Valthyrra rotated her camera pod slightly to one side as she struggled with emotions that her primary programming was not advanced enough to handle. “Yes, I remember speaking with you. I remember that I had lost something, but I did not know what it was or where to find it.”

“You were looking for your soul,” he reminded her. “Do you remember how frightened you were? Feel that fear again. Recall your despair.”

“I remember,” Valthyrra said softly, then lifted her camera pod in a gesture of pain and despair. “I was never afraid to die, but I was terrified by the thought that I had never lived.”

“You were looking for your soul,” Velmeran told her, forcing her deeper into the pain of her memories. “Did you find your soul?”

She turned to look at him, the lenses of her camera pod rotating to focus in. “I do not know. If I did know, then I have forgotten.”

“You keep your soul in the same place the rest of us have our own,” he said, the very same words that he had used during their last meeting. “In the hearts and minds of others. Your spirit is with us. We have kept it safe for you.”

“When you see me again, then you will know the truth in that,” Valthyrra concluded from her own memories, the very last thing she remembered from her life aboard the old Methryn. She turned aside, and the others stood waiting in silence. After a long moment she lifted her camera pod to an alert attitude and turned to look at them. “Well, why is everyone just standing around looking stupid? I thought we were going for a ride.”

“To your stations, everyone,” Velmeran said. “Val, do you feel up to it?”

“I feel fine, Commander. All moorings are clear, and all major systems are powered up.”

“Whenever you are ready,” he told her, then glanced up at her. “It is good to have you back, old friend.”

She rotated her camera pod around to look at him. “I am glad to have you back, Commander. It does my soul good.”

The Methryn backed smoothly out of her bay, then pivoted around and began to accelerate swiftly away from the station. Moments later, a second vast, dark shape joined her as the Vardon fell in to one side and slightly behind. They were two well-matched ships, silver hulls edged in black with six powerful main drives phasing smoothly. The Valcyr took the position opposite the Vardon seconds later, solid black, her four main drives flaring to match speed with the newer ships. They flew together in a tight “V” formation, moving steadily to light speed and their course to Terra.

Clouds of fighters moved in slowly behind the carriers, moving in a dense, disorganized mass. They separated into two distinct groups, one aligning with the Methryn and the other with the Valcyr, fighters that had been based at the station until they were ready to be brought aboard their ships. Twelve packs had left the Methryn and fifteen returned, their numbers augmented by the Mock Starwolves. All ten packs assigned to the Valcyr were coming home for the first time, the first fighters to see her decks in fifty thousand years, three of new pilots and seven transferred from other ships.

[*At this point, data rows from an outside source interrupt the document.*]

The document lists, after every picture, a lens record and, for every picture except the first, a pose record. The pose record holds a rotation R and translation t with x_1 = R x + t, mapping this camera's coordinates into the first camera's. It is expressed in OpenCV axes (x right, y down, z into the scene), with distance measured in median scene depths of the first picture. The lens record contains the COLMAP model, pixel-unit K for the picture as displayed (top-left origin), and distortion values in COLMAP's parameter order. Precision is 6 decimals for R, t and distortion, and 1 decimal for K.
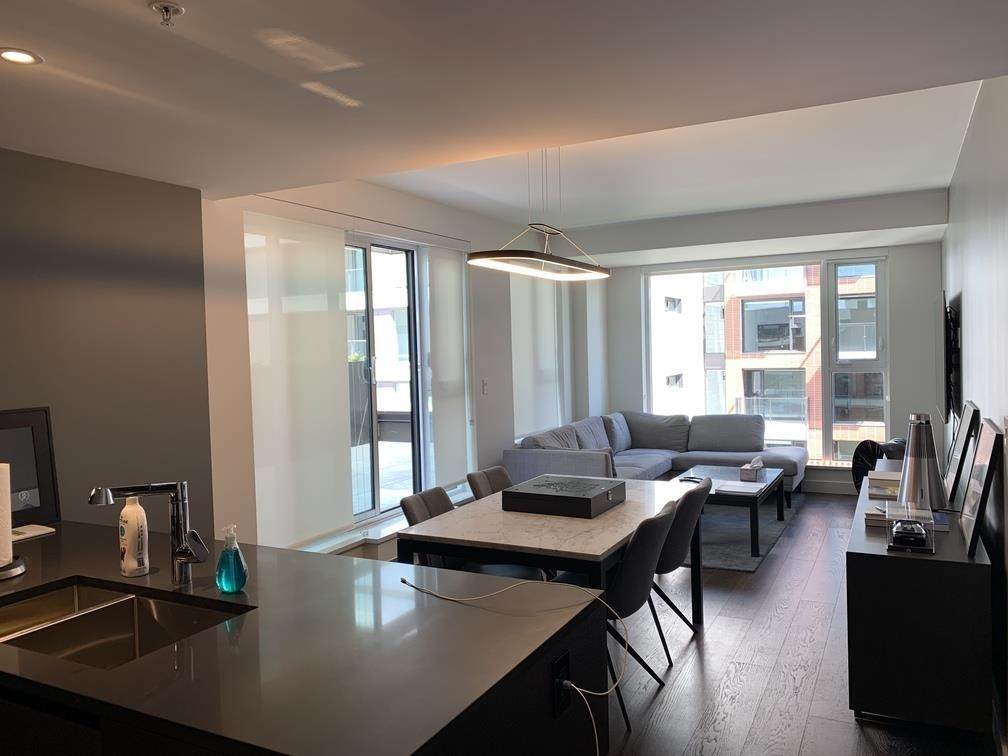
lens RADIAL K [[760.8, 0, 504.0], [0, 760.8, 378.0], [0, 0, 1]] dist [0.005799, -0.001764]
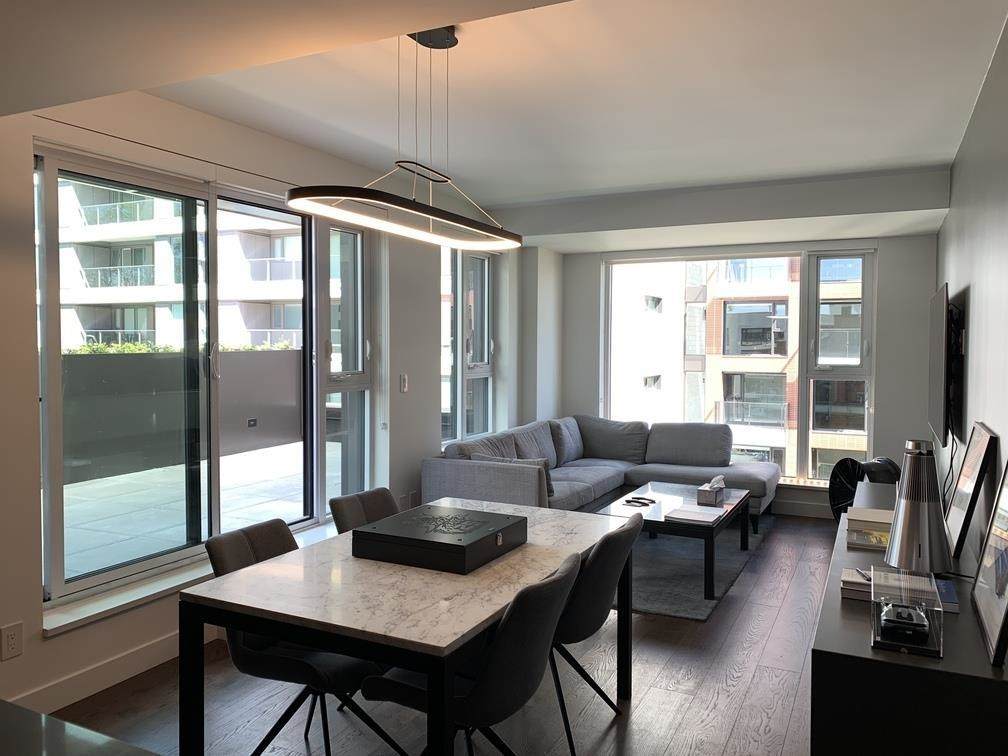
lens RADIAL K [[760.8, 0, 504.0], [0, 760.8, 378.0], [0, 0, 1]] dist [0.005799, -0.001764]
pose [[0.999343, 0.030188, 0.020070, 0.059823], [-0.030295, 0.999528, 0.005058, -0.002502], [-0.019908, -0.005663, 0.999786, 0.127558]]
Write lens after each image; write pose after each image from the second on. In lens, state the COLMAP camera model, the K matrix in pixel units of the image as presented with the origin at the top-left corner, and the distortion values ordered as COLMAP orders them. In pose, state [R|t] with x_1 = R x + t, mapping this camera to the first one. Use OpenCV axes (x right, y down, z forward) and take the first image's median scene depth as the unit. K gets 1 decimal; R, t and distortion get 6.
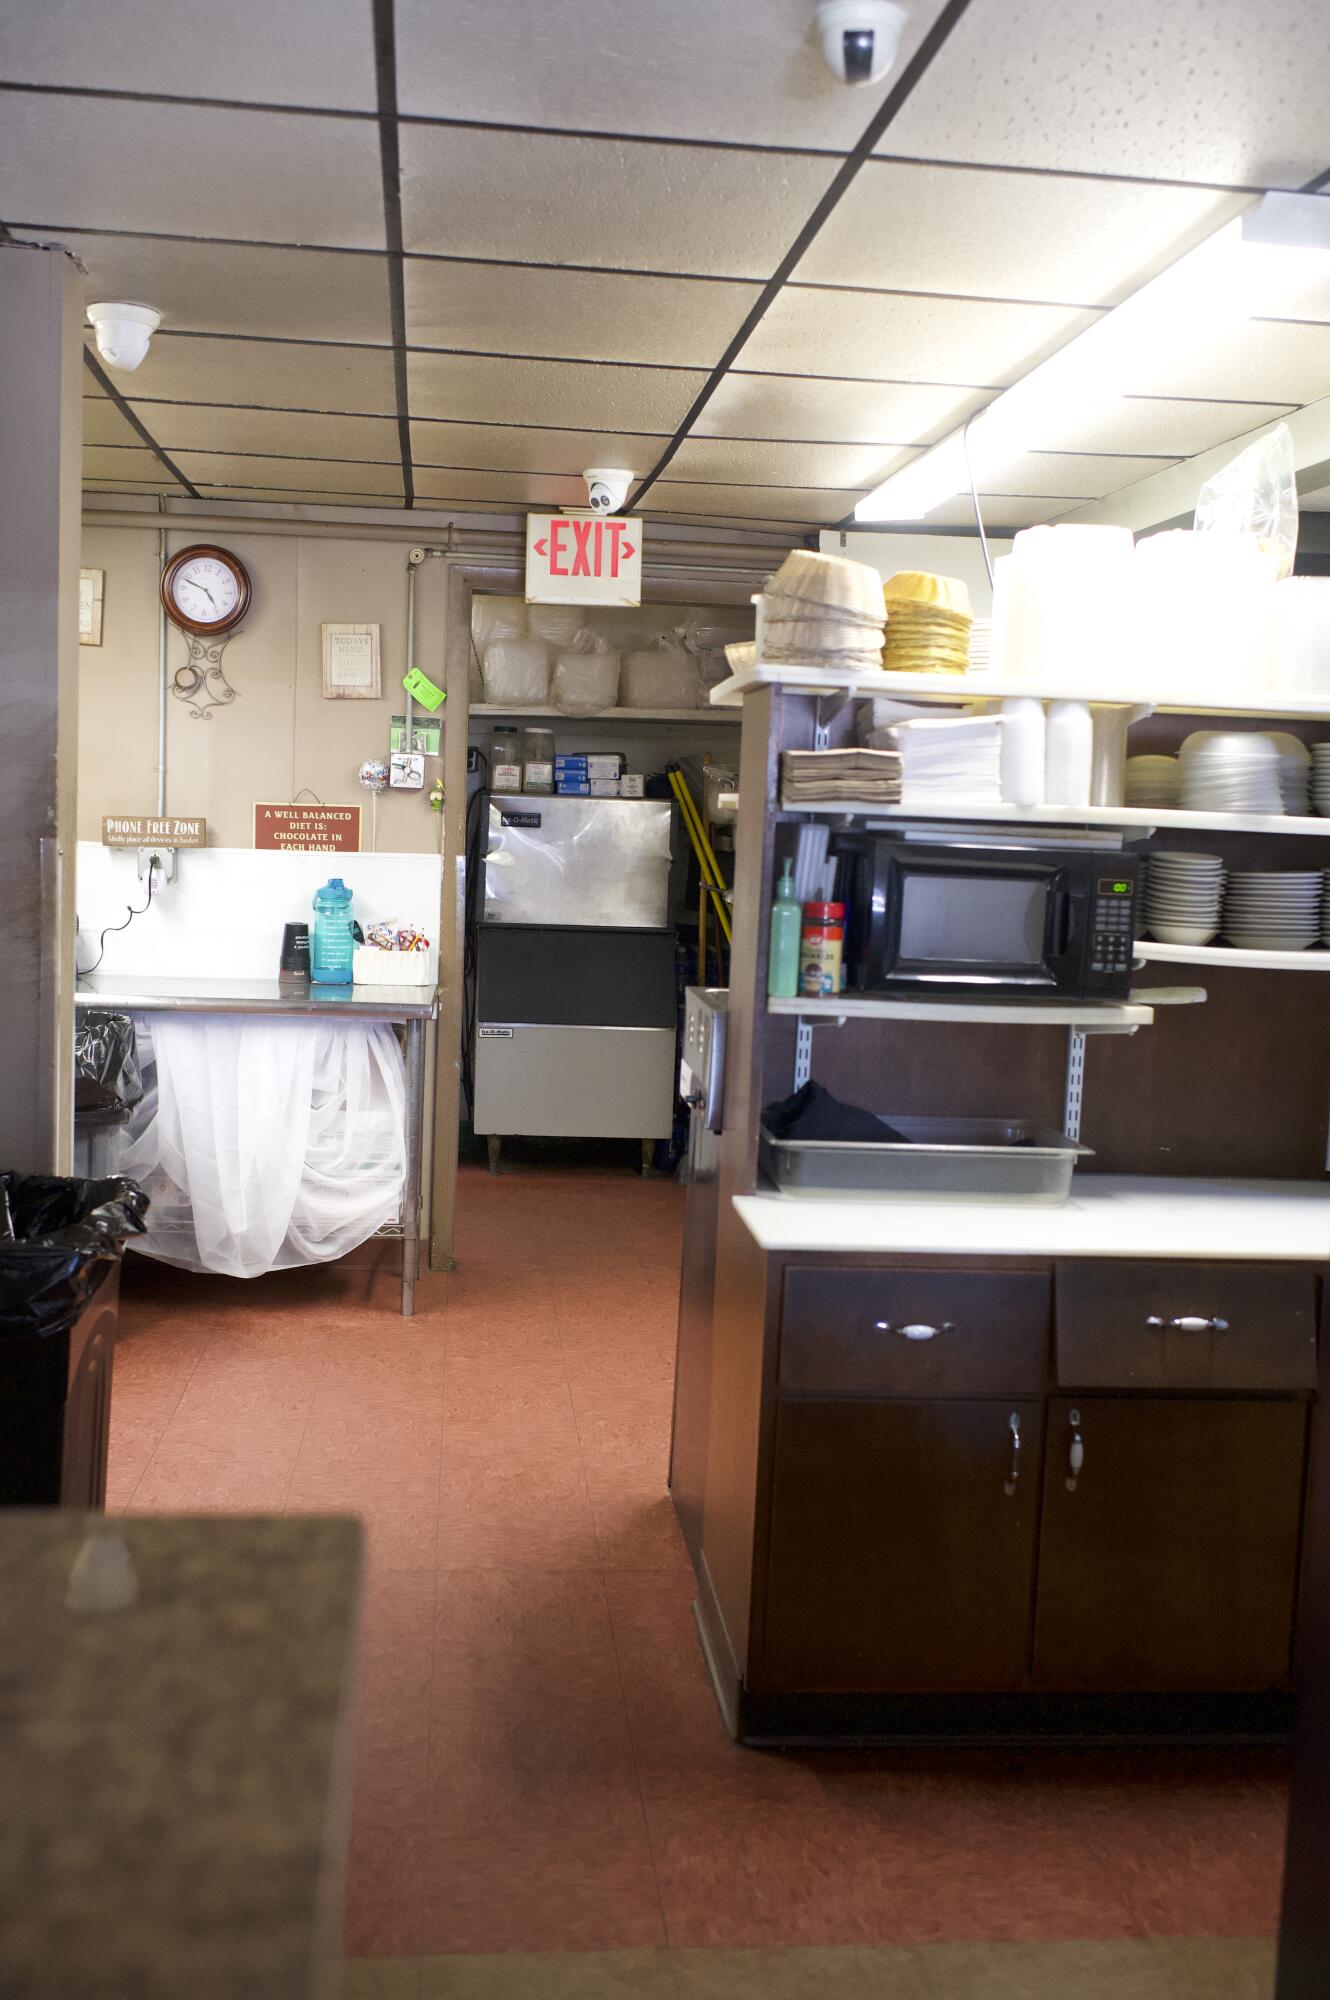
lens RADIAL K [[1988.9, 0, 665.6], [0, 1988.9, 993.4], [0, 0, 1]] dist [0.006451, 0.000000]
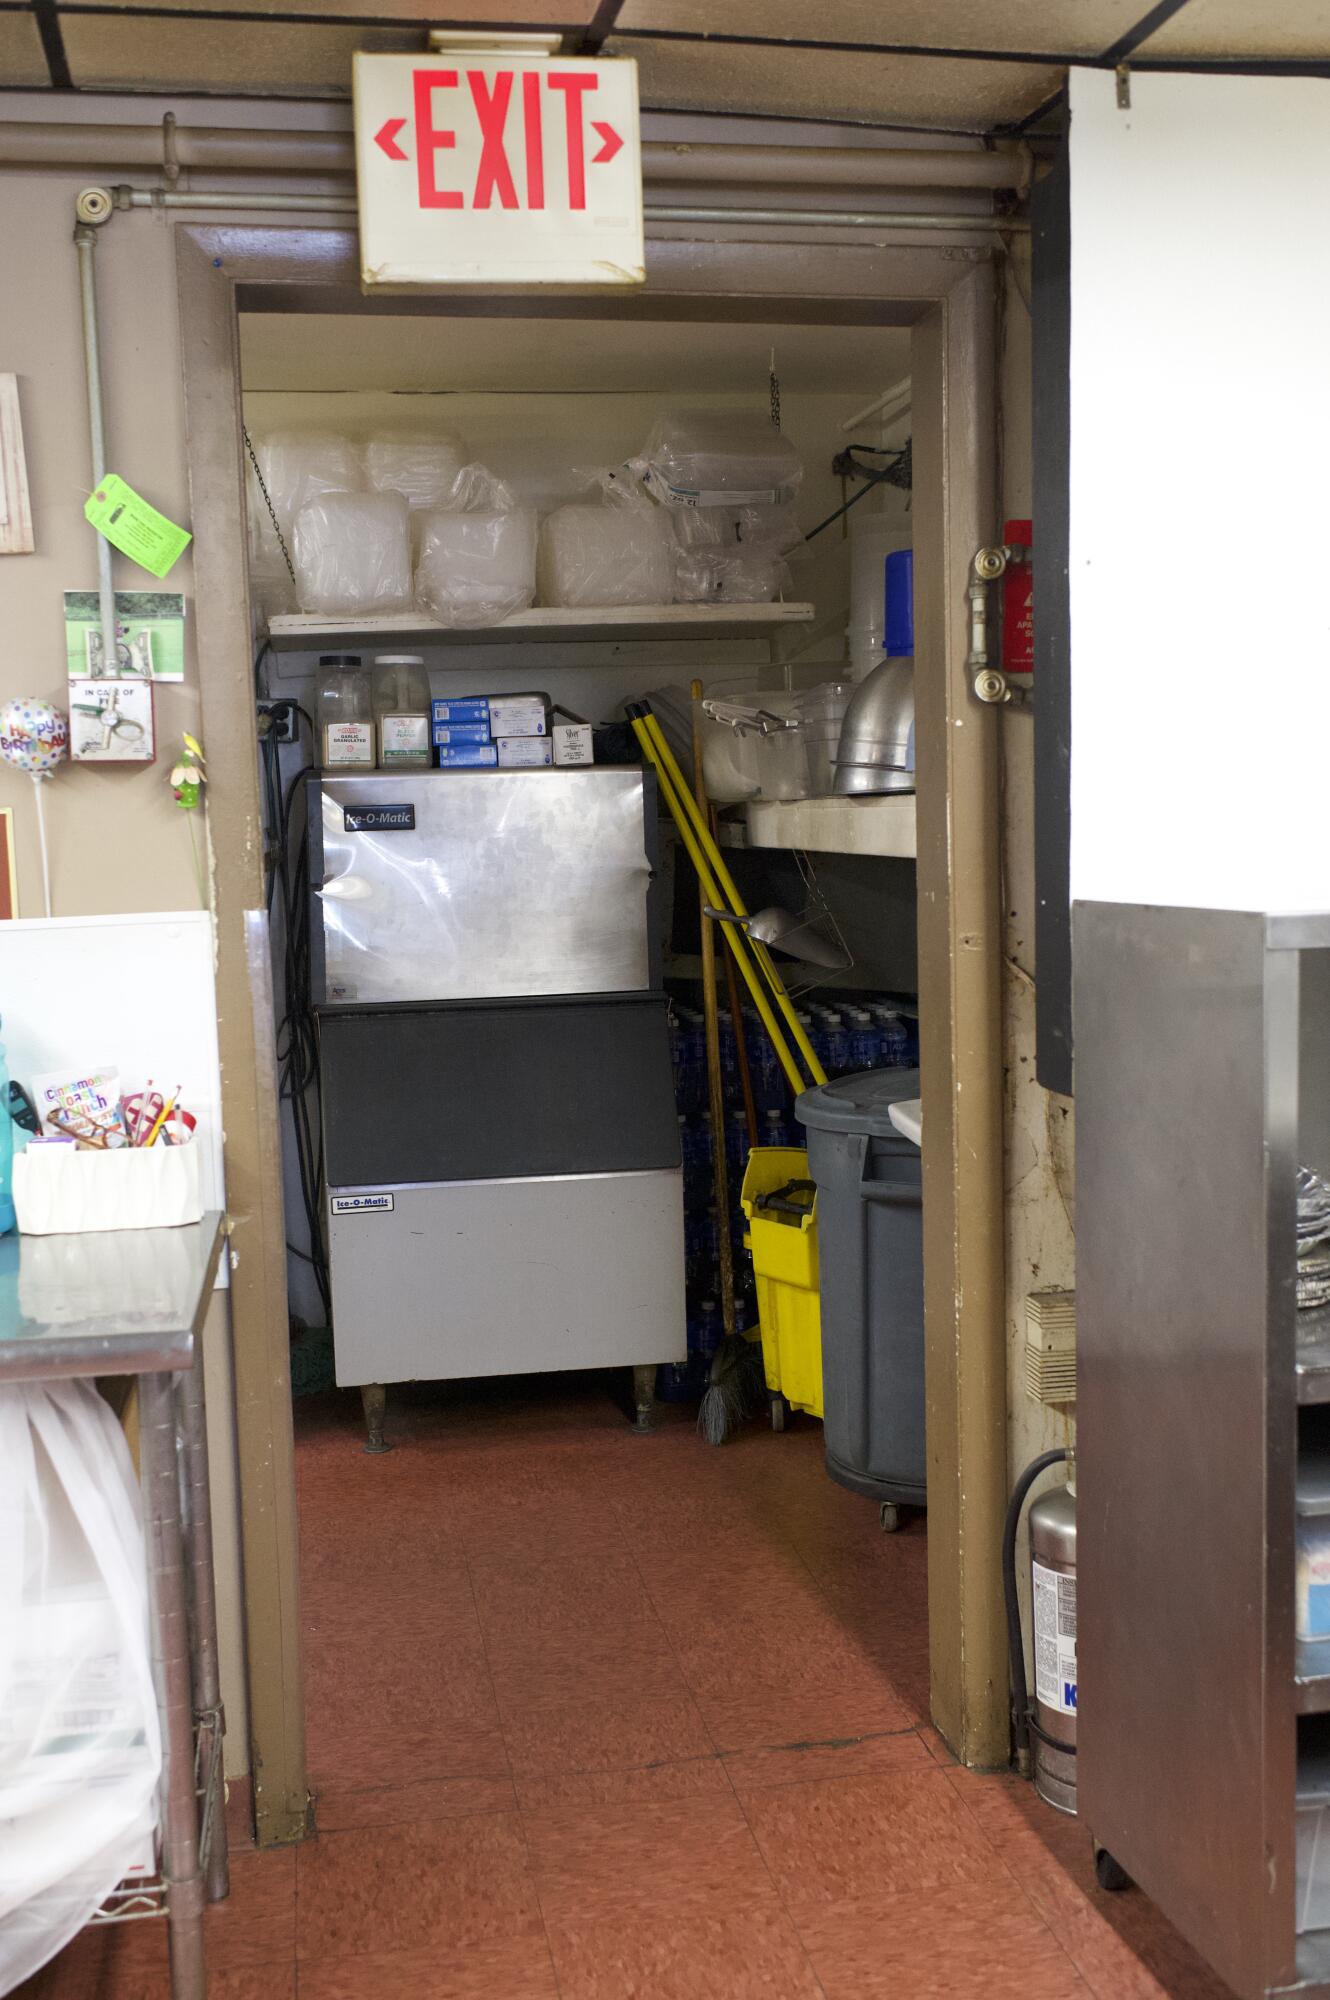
lens RADIAL K [[1988.9, 0, 652.6], [0, 1988.9, 1000.9], [0, 0, 1]] dist [0.006451, 0.000000]
pose [[0.995325, -0.072391, 0.063938, -0.035827], [0.071633, 0.997332, 0.014066, -0.038438], [-0.064786, -0.009420, 0.997855, 0.436470]]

As they moved in beneath the inactive stardrives in the tails of the immense carriers, the crowds of fighters suddenly began to fall into order, nine at a time dropping into the V formation of the packs as they moved in beneath the carriers and moved smoothly into their bays. They were all aboard within a minute, the bay doors closing as the fighters were locked into their racks for starflight.

The three carriers widened their formation, putting a little more distance between themselves as they neared light speed. A deep, golden glow began to grow deep within their stardrives, erupting into sudden flares of tremendous power. The three carriers moved as one into starflight, carried on shafts of brilliant light.